§ DIRECTIONS FOR THIS TASK
Copy every record word for word. Pictures are not part of the copy.

*** RECORDS FOR THIS EXERCISE ***

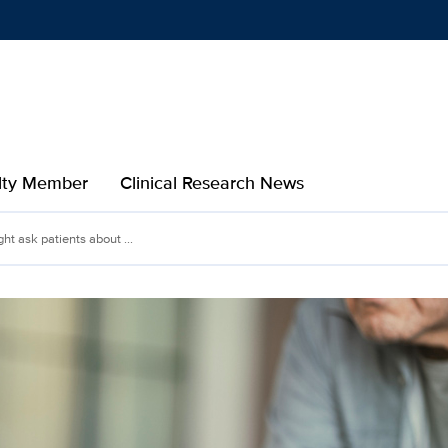
Show
menu
ulty Member
Clinical Research News
t ask patients about ...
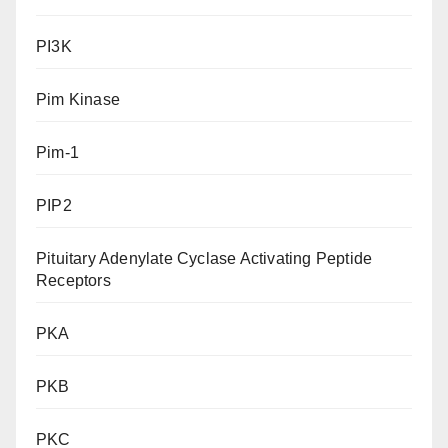
PI3K
Pim Kinase
Pim-1
PIP2
Pituitary Adenylate Cyclase Activating Peptide
Receptors
PKA
PKB
PKC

*** End of RECORDS FOR THIS EXERCISE ***

§ WRITTEN SOLUTION
Show
menu
ulty Member
Clinical Research News
t ask patients about ...
PI3K
Pim Kinase
Pim-1
PIP2
Pituitary Adenylate Cyclase Activating Peptide
Receptors
PKA
PKB
PKC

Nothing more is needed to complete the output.